9. The chip package structure as claimed in claim 1, wherein the metal lid cap portion is made of copper.

10. A chip package structure, comprising:

a first semiconductor die formed over a package substrate;

an interconnect structure bonded and electrically connected between the first semiconductor die and the package substrate;

a first metal stiffener structure formed over the package substrate and covering an upper surface of the first semiconductor die to form a cavity, wherein the first semiconductor die and the interconnect structure are contained within the cavity; and

a second metal stiffener structure formed over the package substrate, surrounding the first semiconductor die and within the cavity,

wherein a thermal conductivity and a coefficient of thermal expansion (CTE) of the first metal stiffener structure are higher than a thermal conductivity and a CTE of the second metal stiffener structure.

11. The chip package structure as claimed in claim 10, further comprising:

a second semiconductor die bonded over and electrically connected to the interposer substrate, wherein the semiconductor die and the first semiconductor die are homogeneous semiconductor dies.

12. The chip package structure as claimed in claim 10, further comprising:

a second semiconductor die bonded over and electrically connected to the interposer substrate, wherein the semiconductor die and the first semiconductor die are heterogeneous semiconductor dies.

13. The chip package structure as claimed in claim 10, wherein the second metal stiffener structure comprises:

a lower portion attached to the package substrate; and

an upper portion attached to an upper surface of the lower portion,

wherein the lower portion and the upper portion comprise different metal materials.

14. The chip package structure as claimed in claim 10, wherein the first metal stiffener structure comprises:

a spacer wall portion over the package substrate and surrounding the semiconductor die; and

a lid cap portion connected to an upper surface of the spacer wall portion,

wherein the lid cap portion comprises copper and the spacer wall portion comprises a different material than copper.

15. The chip package structure as claimed in claim 14, wherein the spacer wall portion is welded to the spacer wall portion.

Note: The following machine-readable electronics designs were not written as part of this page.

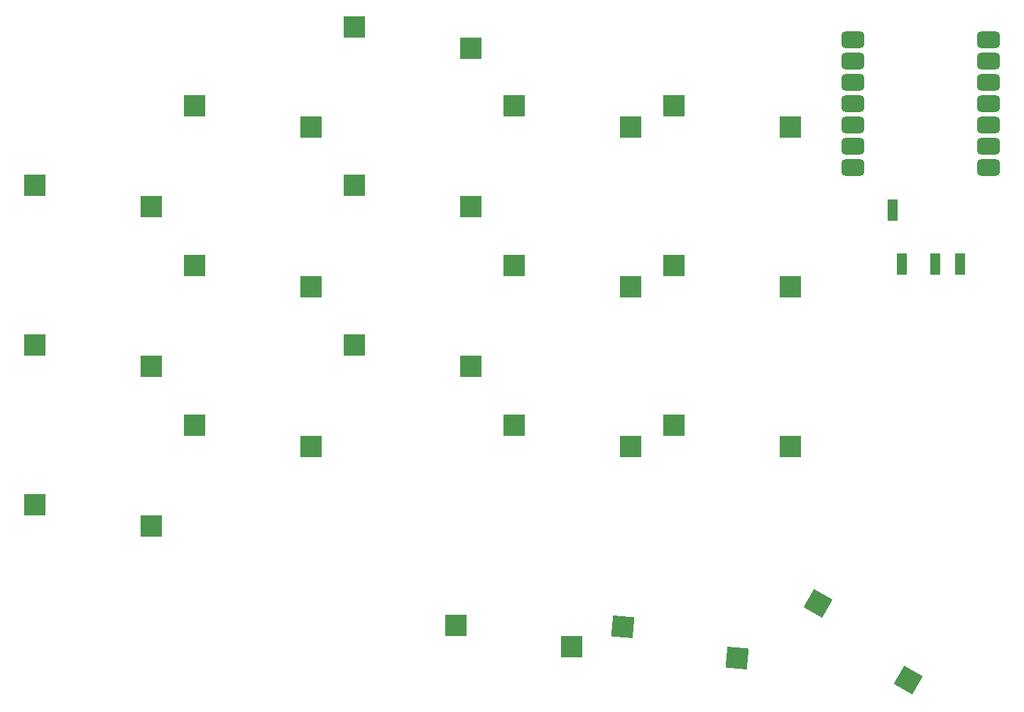
<source format=gbr>
%TF.GenerationSoftware,KiCad,Pcbnew,8.0.6*%
%TF.CreationDate,2024-11-18T16:16:28-05:00*%
%TF.ProjectId,SolarFlarePCB,536f6c61-7246-46c6-9172-655043422e6b,rev?*%
%TF.SameCoordinates,Original*%
%TF.FileFunction,Paste,Top*%
%TF.FilePolarity,Positive*%
%FSLAX46Y46*%
G04 Gerber Fmt 4.6, Leading zero omitted, Abs format (unit mm)*
G04 Created by KiCad (PCBNEW 8.0.6) date 2024-11-18 16:16:28*
%MOMM*%
%LPD*%
G01*
G04 APERTURE LIST*
G04 Aperture macros list*
%AMRoundRect*
0 Rectangle with rounded corners*
0 $1 Rounding radius*
0 $2 $3 $4 $5 $6 $7 $8 $9 X,Y pos of 4 corners*
0 Add a 4 corners polygon primitive as box body*
4,1,4,$2,$3,$4,$5,$6,$7,$8,$9,$2,$3,0*
0 Add four circle primitives for the rounded corners*
1,1,$1+$1,$2,$3*
1,1,$1+$1,$4,$5*
1,1,$1+$1,$6,$7*
1,1,$1+$1,$8,$9*
0 Add four rect primitives between the rounded corners*
20,1,$1+$1,$2,$3,$4,$5,0*
20,1,$1+$1,$4,$5,$6,$7,0*
20,1,$1+$1,$6,$7,$8,$9,0*
20,1,$1+$1,$8,$9,$2,$3,0*%
%AMRotRect*
0 Rectangle, with rotation*
0 The origin of the aperture is its center*
0 $1 length*
0 $2 width*
0 $3 Rotation angle, in degrees counterclockwise*
0 Add horizontal line*
21,1,$1,$2,0,0,$3*%
G04 Aperture macros list end*
%ADD10R,2.550000X2.500000*%
%ADD11RotRect,2.550000X2.500000X330.000000*%
%ADD12RoundRect,0.500000X-0.875000X-0.500000X0.875000X-0.500000X0.875000X0.500000X-0.875000X0.500000X0*%
%ADD13R,1.200000X2.500000*%
%ADD14RotRect,2.550000X2.500000X355.000000*%
G04 APERTURE END LIST*
D10*
%TO.C,MX3*%
X44390000Y-100330000D03*
X30540000Y-97790000D03*
%TD*%
%TO.C,MX7*%
X82490000Y-43338750D03*
X68640000Y-40798750D03*
%TD*%
D11*
%TO.C,MX18*%
X134657300Y-118679409D03*
X123932848Y-109554705D03*
%TD*%
D10*
%TO.C,MX13*%
X101540000Y-90805000D03*
X87690000Y-88265000D03*
%TD*%
%TO.C,MX9*%
X82490000Y-81280000D03*
X68640000Y-78740000D03*
%TD*%
%TO.C,MX2*%
X44390000Y-81280000D03*
X30540000Y-78740000D03*
%TD*%
%TO.C,MX8*%
X82490000Y-62230000D03*
X68640000Y-59690000D03*
%TD*%
%TO.C,MX17*%
X120590000Y-90805000D03*
X106740000Y-88265000D03*
%TD*%
%TO.C,MX16*%
X120590000Y-71755000D03*
X106740000Y-69215000D03*
%TD*%
%TO.C,MX5*%
X63440000Y-71755000D03*
X49590000Y-69215000D03*
%TD*%
%TO.C,MX10*%
X94540000Y-114705000D03*
X80690000Y-112165000D03*
%TD*%
%TO.C,MX15*%
X120590000Y-52705000D03*
X106740000Y-50165000D03*
%TD*%
D12*
%TO.C,U1*%
X128050000Y-42291250D03*
X128050000Y-44831250D03*
X128050000Y-47371250D03*
X128050000Y-49911250D03*
X128050000Y-52451250D03*
X128050000Y-54991250D03*
X128050000Y-57531250D03*
X144215000Y-57531250D03*
X144215000Y-54991250D03*
X144215000Y-52451250D03*
X144215000Y-49911250D03*
X144215000Y-47371250D03*
X144215000Y-44831250D03*
X144215000Y-42291250D03*
%TD*%
D10*
%TO.C,MX11*%
X101540000Y-52705000D03*
X87690000Y-50165000D03*
%TD*%
D13*
%TO.C,U3*%
X132750000Y-62600000D03*
X133850000Y-69100000D03*
X137850000Y-69100000D03*
X140850000Y-69100000D03*
%TD*%
D10*
%TO.C,MX1*%
X44390000Y-62230000D03*
X30540000Y-59690000D03*
%TD*%
%TO.C,MX4*%
X63440000Y-52705000D03*
X49590000Y-50165000D03*
%TD*%
D14*
%TO.C,MX14*%
X114223313Y-116033879D03*
X100647391Y-112296437D03*
%TD*%
D10*
%TO.C,MX6*%
X63440000Y-90805000D03*
X49590000Y-88265000D03*
%TD*%
%TO.C,MX12*%
X101540000Y-71755000D03*
X87690000Y-69215000D03*
%TD*%
M02*

</source>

16. A chip package structure, comprising:

a plurality of semiconductor dies formed over a package substrate;

an interconnect structure bonded and electrically connected between the plurality of semiconductor dies and the package substrate;

a first metal stiffener structure formed over the package substrate and covering the plurality of semiconductor dies, wherein the first metal stiffener structure comprises:

a spacer wall portion over the package substrate and surrounding the plurality of semiconductor dies; and

a lid cap portion connected to the spacer wall portion; and

a second metal stiffener structure formed over the package substrate, surrounding the plurality of semiconductor dies, and surrounded by the spacer wall portion, wherein the second metal stiffener structure comprises:

a lower portion attached to the package substrate; and

an upper portion attached to an upper surface of the lower portion,

wherein a coefficient of thermal expansion (CTE) of each, the lower portion and the upper portion, is lower than a CTE of the lid cap portion.

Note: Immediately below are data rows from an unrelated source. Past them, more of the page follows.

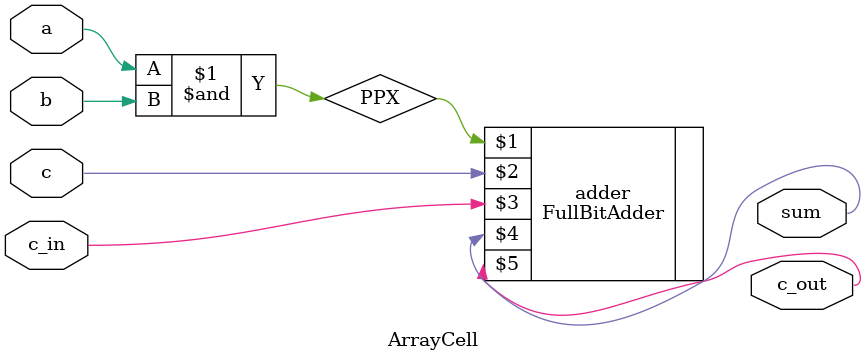
<source format=v>
module ArrayCell(
	input a,
	input b,
	input c,
	input c_in,
	
	output c_out,
	output sum
);


	wire PPX;
	and (PPX, a, b);
	FullBitAdder adder(
		PPX,
		c,
		c_in,
		sum,
		c_out
	);
	
	endmodule
</source>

17. The chip package structure as claimed in claim 16, wherein at least two of the plurality of semiconductor dies are homogeneous semiconductor dies.

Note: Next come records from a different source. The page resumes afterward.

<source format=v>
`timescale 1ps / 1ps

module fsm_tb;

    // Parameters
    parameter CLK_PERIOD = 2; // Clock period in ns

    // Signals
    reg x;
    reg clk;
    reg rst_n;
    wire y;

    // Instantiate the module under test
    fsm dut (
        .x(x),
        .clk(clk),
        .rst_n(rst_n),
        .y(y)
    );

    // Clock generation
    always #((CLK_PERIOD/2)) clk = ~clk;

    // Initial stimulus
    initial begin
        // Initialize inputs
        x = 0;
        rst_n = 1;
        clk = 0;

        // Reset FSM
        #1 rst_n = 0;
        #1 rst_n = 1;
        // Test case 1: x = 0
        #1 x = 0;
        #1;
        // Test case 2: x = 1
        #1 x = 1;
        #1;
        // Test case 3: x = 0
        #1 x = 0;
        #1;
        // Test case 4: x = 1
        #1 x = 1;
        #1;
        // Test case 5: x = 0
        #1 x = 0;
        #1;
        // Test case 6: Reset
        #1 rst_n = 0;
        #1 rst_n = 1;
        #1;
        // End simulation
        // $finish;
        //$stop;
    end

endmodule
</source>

18. The chip package structure as claimed in claim 16, wherein at least two of the plurality of semiconductor dies are heterogeneous semiconductor dies.

19. The chip package structure as claimed in claim 16, wherein the lid cap portion of the first metal stiffener structure has a thermal conductivity that is higher than a thermal conductivity of the spacer wall portion of the first metal stiffener structure and thermal conductivities of the lower and upper portions of the second metal stiffener structure.

20. The chip package structure as claimed in claim 16, wherein the CTE of the lid cap portion is higher than a CTE of the spacer wall portion.